Renúncia fiscal concedida por Minas Gerais (SEF-MG)
- 2021: R$ 13 bilhões
- 2022: R$ 15,3 bilhões
- 2023: R$ 18,8 bilhões
- 2024: R$ 20,2 bilhões
O governador vem sendo pressionado pela oposição – e também pelo Tribunal de Contas do Estado de Minas Gerais (TCE-MG) – a adotar mais transparência nessas concessões e a conter os benefícios em função da situação fiscal do estado. Na semana passada, o vice-governador, Mateus Simões (Novo), anunciou que o estado vai divulgar a relação de todos os contribuintes mineiros que fazem jus ao benefício fiscal. Recentemente, o TCE-MG alertou o governo a respeito dos valores elevados de recursos que o estado tem aberto mão em favor das empresas.
Renúncia fiscal estimada na Lei de Diretrizes Orçamentárias (LDO/ALMG)
- 2018: R$ 4,8 bilhões
- 2019: R$ 6,1 bilhões
- 2020: R$ 6,8 bilhões
- 2021: R$ 7,9 bilhões
- 2022: R$ 10,1 bilhões
- 2023: R$ 14,8 bilhões
- 2024: R$ 18 bilhões
- 2025: R$ 21,8 bilhões
- 2026: R$ 23,1 bilhões
Ao analisar as contas referentes ao ano de 2022, o TCE-MG observou que os incentivos fiscais concedidos pela gestão Zema naquele ano representaram mais de 10% da receita corrente líquida do estado e se aproximaram dos repasses constitucionais e despesas obrigatórias.
Em 2022, segundo dados da SEF-MG, a renúncia fiscal foi de R$ 10,1 bilhões, frente a uma receita de R$ 89,1 bilhões, sendo que a maior parte desses valores (R$ 81,7 bilhões) vieram de tributos arrecadados pelo estado.
A maior parte das renúncias feitas pelo governo mineiro é por meio da isenção do Imposto sobre Circulação de Mercadoria e Serviço (ICMS). Também constam dos dados informados pela SEF-MG renúncias referentes a Imposto Sobre Propriedade de Veículos Automotivos (IPVA) e Imposto Sobre Transmissão de Causa Mortis e Doação (ITCD), além de taxas não especificadas.
O que é renúncia fiscal?
A renúncia fiscal ocorre quando o governo (federal, estadual ou municipal) abre mão de receber o total ou parte dos tributos devidos. O ato de renunciar a uma receita pública é uma política de governo, com o objetivo, dentre outros, de incentivar o desenvolvimento de setores econômicos estratégicos ou de regiões do país.
Problemas para a economia
A corte de contas também destacou a dificuldade de acompanhar os incentivos que não são votados pela Assembleia Legislativa de Minas Gerais (ALMG) e pontuou ainda que alguns desses benefícios estão sendo concedidos para empresas em vez de setores, o que pode criar problemas para a economia do estado.
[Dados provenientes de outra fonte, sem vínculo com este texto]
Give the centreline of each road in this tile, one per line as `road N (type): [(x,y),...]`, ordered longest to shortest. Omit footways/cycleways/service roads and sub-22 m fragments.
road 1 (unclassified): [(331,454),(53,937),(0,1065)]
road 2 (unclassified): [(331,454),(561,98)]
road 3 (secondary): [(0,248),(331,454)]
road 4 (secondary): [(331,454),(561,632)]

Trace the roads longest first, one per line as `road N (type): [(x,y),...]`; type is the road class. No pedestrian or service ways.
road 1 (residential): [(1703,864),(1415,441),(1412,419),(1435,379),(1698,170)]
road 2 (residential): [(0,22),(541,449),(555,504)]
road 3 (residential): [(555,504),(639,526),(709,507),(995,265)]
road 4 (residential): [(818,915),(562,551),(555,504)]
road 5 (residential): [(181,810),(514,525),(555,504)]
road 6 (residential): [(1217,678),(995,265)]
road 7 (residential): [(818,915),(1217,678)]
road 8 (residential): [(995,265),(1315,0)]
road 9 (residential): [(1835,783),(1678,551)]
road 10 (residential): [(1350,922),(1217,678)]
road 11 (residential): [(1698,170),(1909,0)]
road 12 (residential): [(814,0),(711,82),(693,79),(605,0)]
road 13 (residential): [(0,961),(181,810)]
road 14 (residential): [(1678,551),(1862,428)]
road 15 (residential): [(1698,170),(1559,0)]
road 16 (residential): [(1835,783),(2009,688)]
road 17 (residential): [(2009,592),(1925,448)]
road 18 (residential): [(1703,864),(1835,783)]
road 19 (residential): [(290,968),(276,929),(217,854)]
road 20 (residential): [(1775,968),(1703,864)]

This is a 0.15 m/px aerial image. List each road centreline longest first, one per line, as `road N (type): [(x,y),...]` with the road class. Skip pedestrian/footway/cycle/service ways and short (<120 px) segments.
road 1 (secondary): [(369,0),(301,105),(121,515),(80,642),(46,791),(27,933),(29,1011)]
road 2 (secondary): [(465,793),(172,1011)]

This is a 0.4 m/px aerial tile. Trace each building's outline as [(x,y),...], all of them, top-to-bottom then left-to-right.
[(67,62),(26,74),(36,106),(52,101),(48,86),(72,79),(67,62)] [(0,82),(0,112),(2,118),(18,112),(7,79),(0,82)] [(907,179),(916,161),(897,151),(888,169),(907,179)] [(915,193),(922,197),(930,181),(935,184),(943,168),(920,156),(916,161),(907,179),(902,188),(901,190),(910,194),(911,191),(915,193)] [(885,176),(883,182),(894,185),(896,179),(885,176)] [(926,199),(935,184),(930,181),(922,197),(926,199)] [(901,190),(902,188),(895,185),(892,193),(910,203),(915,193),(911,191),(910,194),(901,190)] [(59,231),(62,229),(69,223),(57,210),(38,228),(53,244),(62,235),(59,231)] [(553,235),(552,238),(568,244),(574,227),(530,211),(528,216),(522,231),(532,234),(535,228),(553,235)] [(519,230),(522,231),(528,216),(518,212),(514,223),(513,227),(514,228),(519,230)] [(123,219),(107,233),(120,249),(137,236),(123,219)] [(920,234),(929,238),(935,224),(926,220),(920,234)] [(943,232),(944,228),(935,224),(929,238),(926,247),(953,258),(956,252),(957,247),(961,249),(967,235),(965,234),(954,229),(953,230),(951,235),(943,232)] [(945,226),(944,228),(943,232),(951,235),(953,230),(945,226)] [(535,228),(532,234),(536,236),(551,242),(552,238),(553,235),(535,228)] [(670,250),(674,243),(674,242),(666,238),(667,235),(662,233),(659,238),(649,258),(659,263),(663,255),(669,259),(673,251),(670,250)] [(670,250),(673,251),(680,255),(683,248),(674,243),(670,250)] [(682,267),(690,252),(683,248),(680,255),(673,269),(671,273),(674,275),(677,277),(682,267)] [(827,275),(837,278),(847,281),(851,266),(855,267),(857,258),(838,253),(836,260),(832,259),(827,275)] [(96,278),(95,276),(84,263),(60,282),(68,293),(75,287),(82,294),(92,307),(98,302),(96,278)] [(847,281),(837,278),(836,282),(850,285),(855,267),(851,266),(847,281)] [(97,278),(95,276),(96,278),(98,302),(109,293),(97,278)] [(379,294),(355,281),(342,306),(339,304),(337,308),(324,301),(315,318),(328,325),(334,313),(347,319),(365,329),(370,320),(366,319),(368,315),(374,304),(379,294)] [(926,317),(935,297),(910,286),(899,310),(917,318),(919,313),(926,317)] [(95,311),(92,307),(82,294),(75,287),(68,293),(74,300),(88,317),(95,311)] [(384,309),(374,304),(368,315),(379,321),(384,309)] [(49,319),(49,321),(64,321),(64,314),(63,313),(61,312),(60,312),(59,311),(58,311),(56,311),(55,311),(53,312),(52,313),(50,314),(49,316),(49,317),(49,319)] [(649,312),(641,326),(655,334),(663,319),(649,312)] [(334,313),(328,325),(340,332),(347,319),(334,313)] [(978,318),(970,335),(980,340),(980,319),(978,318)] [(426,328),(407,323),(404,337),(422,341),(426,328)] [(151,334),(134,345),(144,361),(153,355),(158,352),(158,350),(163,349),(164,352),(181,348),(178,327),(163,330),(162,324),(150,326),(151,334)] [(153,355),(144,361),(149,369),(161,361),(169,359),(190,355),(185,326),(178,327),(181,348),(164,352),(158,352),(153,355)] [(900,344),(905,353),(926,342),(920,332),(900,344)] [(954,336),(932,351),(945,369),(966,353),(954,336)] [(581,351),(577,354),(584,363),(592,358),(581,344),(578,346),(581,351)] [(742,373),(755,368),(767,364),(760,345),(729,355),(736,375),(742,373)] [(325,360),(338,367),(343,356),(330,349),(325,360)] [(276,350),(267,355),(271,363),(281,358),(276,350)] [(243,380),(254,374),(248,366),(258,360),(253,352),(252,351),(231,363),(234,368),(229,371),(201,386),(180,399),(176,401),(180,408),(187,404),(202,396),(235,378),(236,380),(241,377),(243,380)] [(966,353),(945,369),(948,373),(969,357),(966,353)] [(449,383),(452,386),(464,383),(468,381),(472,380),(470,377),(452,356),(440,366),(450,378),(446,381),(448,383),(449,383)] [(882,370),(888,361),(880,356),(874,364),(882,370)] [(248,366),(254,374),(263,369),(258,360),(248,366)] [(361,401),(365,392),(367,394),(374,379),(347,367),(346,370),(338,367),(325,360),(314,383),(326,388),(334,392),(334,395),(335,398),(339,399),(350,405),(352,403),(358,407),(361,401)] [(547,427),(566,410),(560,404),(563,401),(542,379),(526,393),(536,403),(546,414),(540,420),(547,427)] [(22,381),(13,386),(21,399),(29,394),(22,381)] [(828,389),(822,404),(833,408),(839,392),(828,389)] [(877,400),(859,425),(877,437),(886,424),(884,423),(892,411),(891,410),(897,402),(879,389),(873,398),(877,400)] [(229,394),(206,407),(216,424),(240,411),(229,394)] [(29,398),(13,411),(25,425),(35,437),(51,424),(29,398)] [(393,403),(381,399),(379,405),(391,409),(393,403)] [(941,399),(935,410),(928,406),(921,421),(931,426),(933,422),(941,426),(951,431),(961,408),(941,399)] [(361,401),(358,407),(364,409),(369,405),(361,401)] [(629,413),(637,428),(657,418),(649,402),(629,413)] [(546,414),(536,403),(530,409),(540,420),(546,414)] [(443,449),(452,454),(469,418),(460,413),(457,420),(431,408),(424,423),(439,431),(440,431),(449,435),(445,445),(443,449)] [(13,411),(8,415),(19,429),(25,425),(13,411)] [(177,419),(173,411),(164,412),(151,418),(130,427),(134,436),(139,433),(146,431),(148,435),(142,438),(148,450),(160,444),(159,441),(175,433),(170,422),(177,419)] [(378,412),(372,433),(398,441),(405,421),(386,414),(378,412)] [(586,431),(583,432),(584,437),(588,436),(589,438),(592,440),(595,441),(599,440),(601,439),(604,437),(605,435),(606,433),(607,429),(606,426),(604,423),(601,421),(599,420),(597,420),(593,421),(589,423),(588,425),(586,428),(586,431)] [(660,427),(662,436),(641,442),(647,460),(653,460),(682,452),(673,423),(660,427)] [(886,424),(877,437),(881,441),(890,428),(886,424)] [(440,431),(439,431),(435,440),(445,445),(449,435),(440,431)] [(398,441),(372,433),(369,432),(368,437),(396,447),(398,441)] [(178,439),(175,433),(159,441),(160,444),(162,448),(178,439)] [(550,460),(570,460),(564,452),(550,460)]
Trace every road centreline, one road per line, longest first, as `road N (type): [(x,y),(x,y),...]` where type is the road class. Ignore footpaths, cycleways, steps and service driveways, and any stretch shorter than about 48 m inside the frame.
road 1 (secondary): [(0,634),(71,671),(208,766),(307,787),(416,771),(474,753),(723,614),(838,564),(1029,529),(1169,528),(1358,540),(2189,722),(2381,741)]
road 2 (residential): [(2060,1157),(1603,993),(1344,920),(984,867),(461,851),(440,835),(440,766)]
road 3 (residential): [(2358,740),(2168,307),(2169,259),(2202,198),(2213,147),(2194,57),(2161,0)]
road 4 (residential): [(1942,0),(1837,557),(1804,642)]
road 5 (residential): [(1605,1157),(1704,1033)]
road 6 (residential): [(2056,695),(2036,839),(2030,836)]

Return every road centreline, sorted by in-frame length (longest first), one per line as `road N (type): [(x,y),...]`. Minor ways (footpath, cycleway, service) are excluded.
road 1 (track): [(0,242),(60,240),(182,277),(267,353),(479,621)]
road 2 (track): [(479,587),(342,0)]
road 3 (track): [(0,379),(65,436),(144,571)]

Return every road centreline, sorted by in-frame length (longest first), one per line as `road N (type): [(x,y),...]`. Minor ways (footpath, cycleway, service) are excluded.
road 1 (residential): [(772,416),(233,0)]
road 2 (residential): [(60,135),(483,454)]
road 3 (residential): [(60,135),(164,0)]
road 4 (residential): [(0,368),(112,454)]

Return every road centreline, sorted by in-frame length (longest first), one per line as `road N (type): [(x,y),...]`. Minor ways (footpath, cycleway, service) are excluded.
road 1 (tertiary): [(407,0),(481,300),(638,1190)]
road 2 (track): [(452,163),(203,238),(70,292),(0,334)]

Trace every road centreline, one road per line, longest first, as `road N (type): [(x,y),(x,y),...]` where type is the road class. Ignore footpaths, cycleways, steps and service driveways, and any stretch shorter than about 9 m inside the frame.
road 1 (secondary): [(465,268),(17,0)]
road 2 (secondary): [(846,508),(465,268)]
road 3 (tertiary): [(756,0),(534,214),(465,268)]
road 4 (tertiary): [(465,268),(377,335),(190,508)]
Um projeto de lei em tramitação na Assembleia – aprovado em primeiro turno no mês passado – busca dar maior transparência no estado aos regimes especiais de tributação: quando o governo cobra um imposto menor de determinado setor ou atividade empresarial, em relação aos demais contribuintes. De acordo com o vice-governador de Minas, no dia do anúncio da decisão do estado em divulgar os beneficiários dessas renúncias, são cerca de sete mil regimes especiais de tributação no estado.
As renúncias também, conforme apontam os dados da SEF-MG, sempre acabam sendo maiores que o previsto na Lei de Diretrizes Orçamentárias (LDO) do estado, que fixa as despesas e receitas do ano e também preveem quanto o estado vai abrir mão de impostos. Esses números podem ser consultados na proposta orçamentária enviada pelo estado para ser aprovada anualmente pelo Legislativo.
Em 2021, a LDO previa uma renúncia de R$ 7,9 bilhões, que acabou se consolidando na casa de R$ 13 bilhões. E assim foi sucessivamente nos anos seguintes conforme levantamento feito com base nos dados da lei orçamentária. Na LDO, a previsão de renúncia fiscal no primeiro ano do governo Zema foi de R$ 4,9 bilhões.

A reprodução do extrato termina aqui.